> [PASSAGE]
════════

The Company will notify the Contractowner if any of these actions result in a material change in the underlying investments of a Variable Investment Option to which any part of the Investment Value may be allocated. With six (6) months of such notice, the Contractowner may effect an Exchange of any Investment Value allocated to the affected Variable Investment Option to another Variable Investment Option available under this Contract without being subject to any charges or limitations otherwise imposed by this Contract.


4. INVESTMENT VALUE

4.1 Calculation of Investment Value

The dollar value of all the Units credited to this Contract, as of any Valuation Date, is the Investment Value. The Investment Value for a particular Investment Option is determined by multiplying (a) by (b), where:

(a) is the number of Units credited to this Contract for that particular Investment Option; and
(b) is the applicable Unit value for this Contract for the current Valuation Date, as described in Sections 4.3 and 4.5.

4.2 Unit Calculation

The number of Units purchased in each specified Investment Option as the result of a Deposit or an Exchange is determined by dividing (a) by
(b), where;

(a) is the dollar amount deposited or exchanged to the specified Investment Option;
(b) is the Unit value, as defined in Sections 4.3 and 4.5, of the specified Investment Option as of the Valuation Date on which the Deposit is credited or the Exchange is executed.

The number of Units cancelled in each specified Investment Option as the result of a Withdrawal, Exchange or applicable charges, as described in Section 10, is determined by dividing (a) by (b), where:

(a) is the dollar amount withdrawn from the specified Investment Option;
(b) is the Unit value, as defined in Section 4.3 and 4.5, of the specified Investment Option as of the Valuation Date on which the Withdrawal, Exchange or applicable charge is executed.

4.3 Unit Value for a Variable Investment Option

The Unit Value of each Variable Investment Option of the Separate Account was established at $10.00 as of the date operations began for that Variable Investment Option. The Unit value for this Contract for any Valuation Date thereafter is determined by multiplying (a) by (b), where:

(a) is the Unit value for this Contract for the immediately preceding Valuation Date; and
(b) is the Net Investment Factor, as described Section 4.4.

The Unit value of each Variable Investment Option will depend on the investment experience of the Variable Investment Option. This value may increase or decrease and may vary from on Valuation Date to the next.


4.4 Net Investment Factor

The Net Investment Factor is used to calculate the Unit value of a Variable Investment Option for a Valuation Date. The Net Investment Factor is determined by dividing the sum of (a) and (b) by (c), and subtracting (d) from the result, where:

(a) is the net asset value of a share of a Fund held in the applicable Variable Investment Option, determined as of the end of the then current Valuation Date;
(b) is the per share amount of any dividend and other distributions made by the Fund since the immediately preceding Valuation Date;
(c) is the net asset value of the particular Fund share, determined as of the end of the immediately preceding Valuation Date; and
(d) the applicable Daily Asset Charge for this Contract, as described in
Section 10.1, for the number of calendar days since the last Valuation Date.

════════

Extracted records
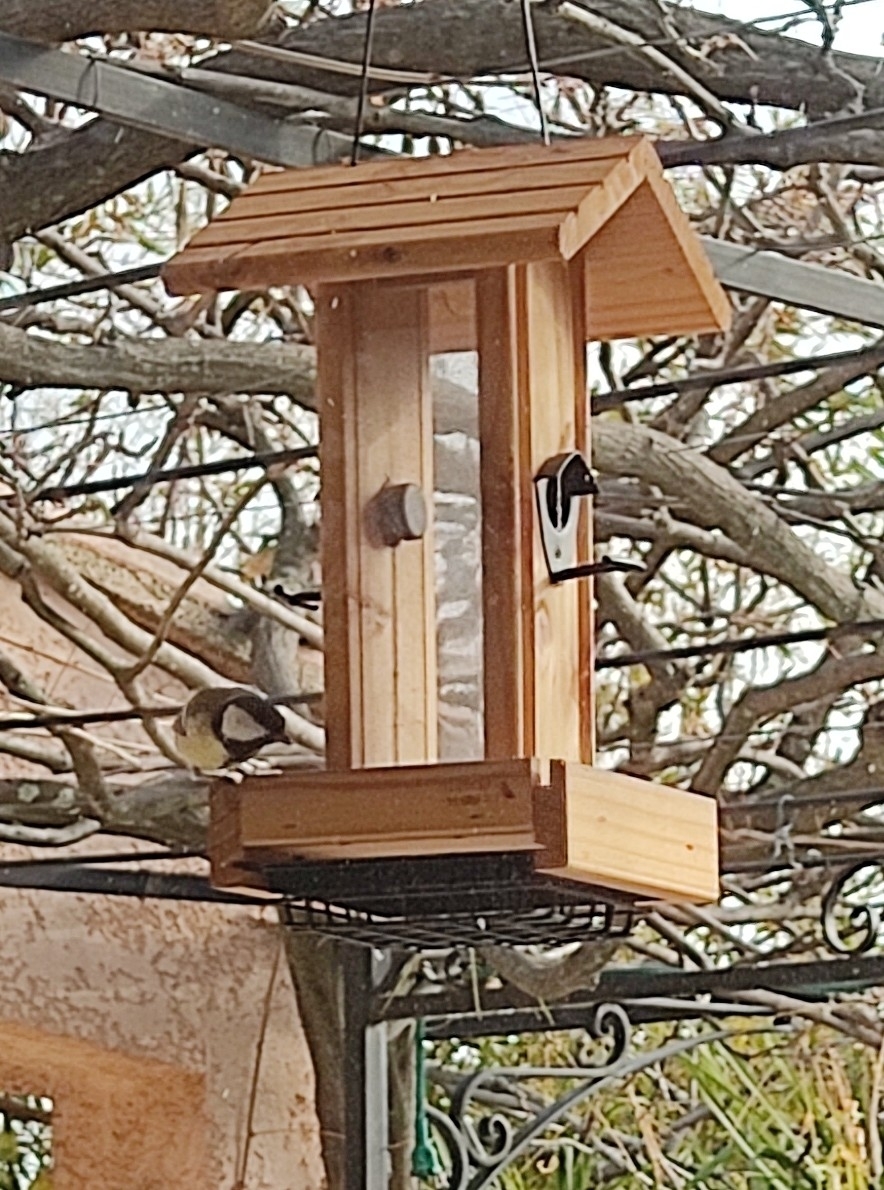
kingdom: Animalia
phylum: Chordata
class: Aves
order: Passeriformes
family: Paridae
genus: Parus
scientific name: Parus major
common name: Great tit
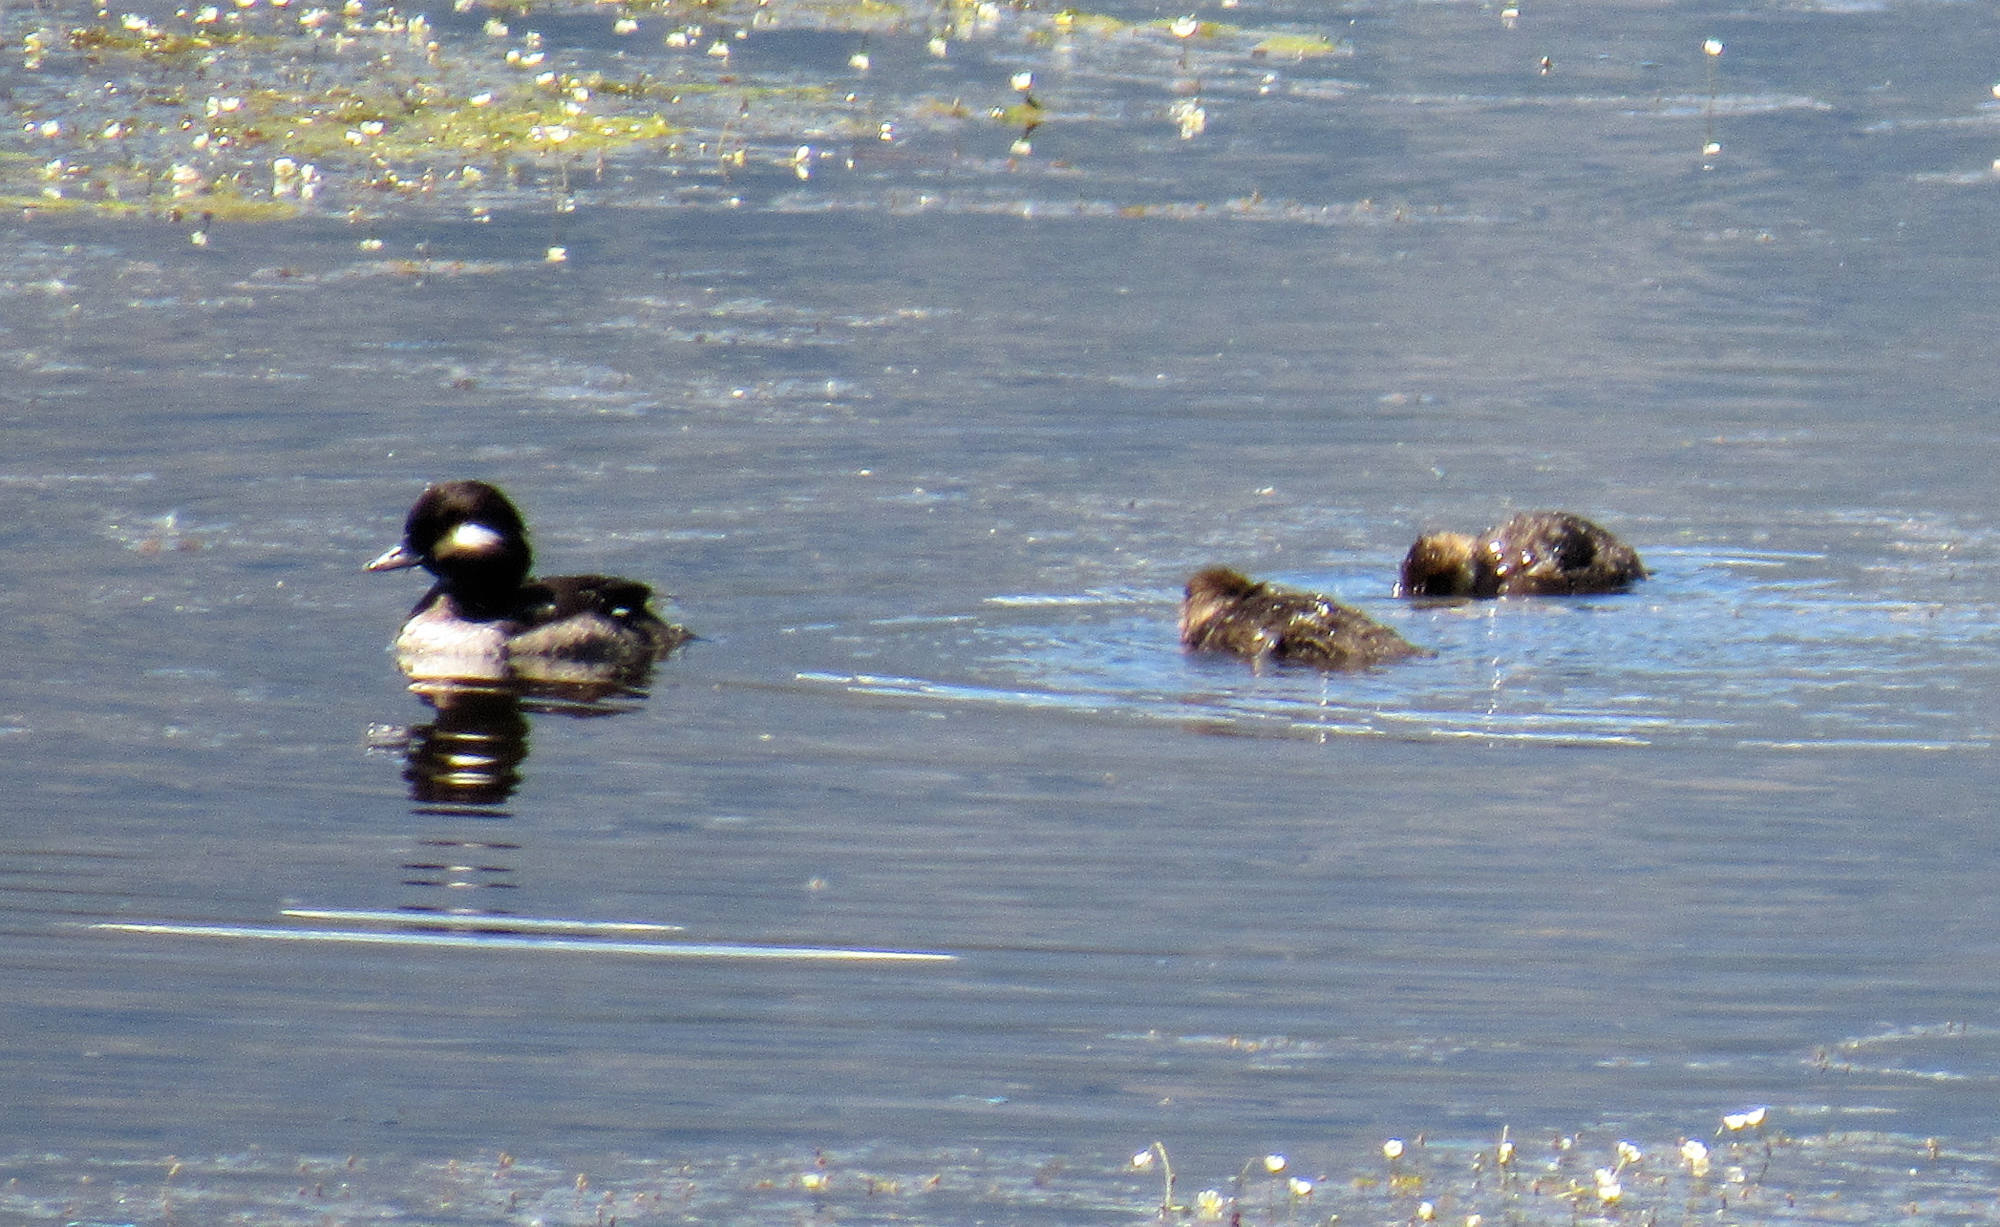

════════

> [TASKS TO COMPLETE]
1 > List the titles of the numbered subsections that fall under section 4 of the contract excerpt, each with its number.
2 > Convert part of the records into a Markdown table with the columns Nr and Line, one row per line and no blank lines. Begin at the line containing "class: Aves", continue to the end of the records, and leave the pictures out.

> [RESULTS FOR THE EXERCISE]
1 >
- 4.1 Calculation of Investment Value
- 4.2 Unit Calculation
- 4.3 Unit Value for a Variable Investment Option
- 4.4 Net Investment Factor

2 >
| Nr | Line |
|---|---|
| 1 | class: Aves |
| 2 | order: Passeriformes |
| 3 | family: Paridae |
| 4 | genus: Parus |
| 5 | scientific name: Parus major |
| 6 | common name: Great tit |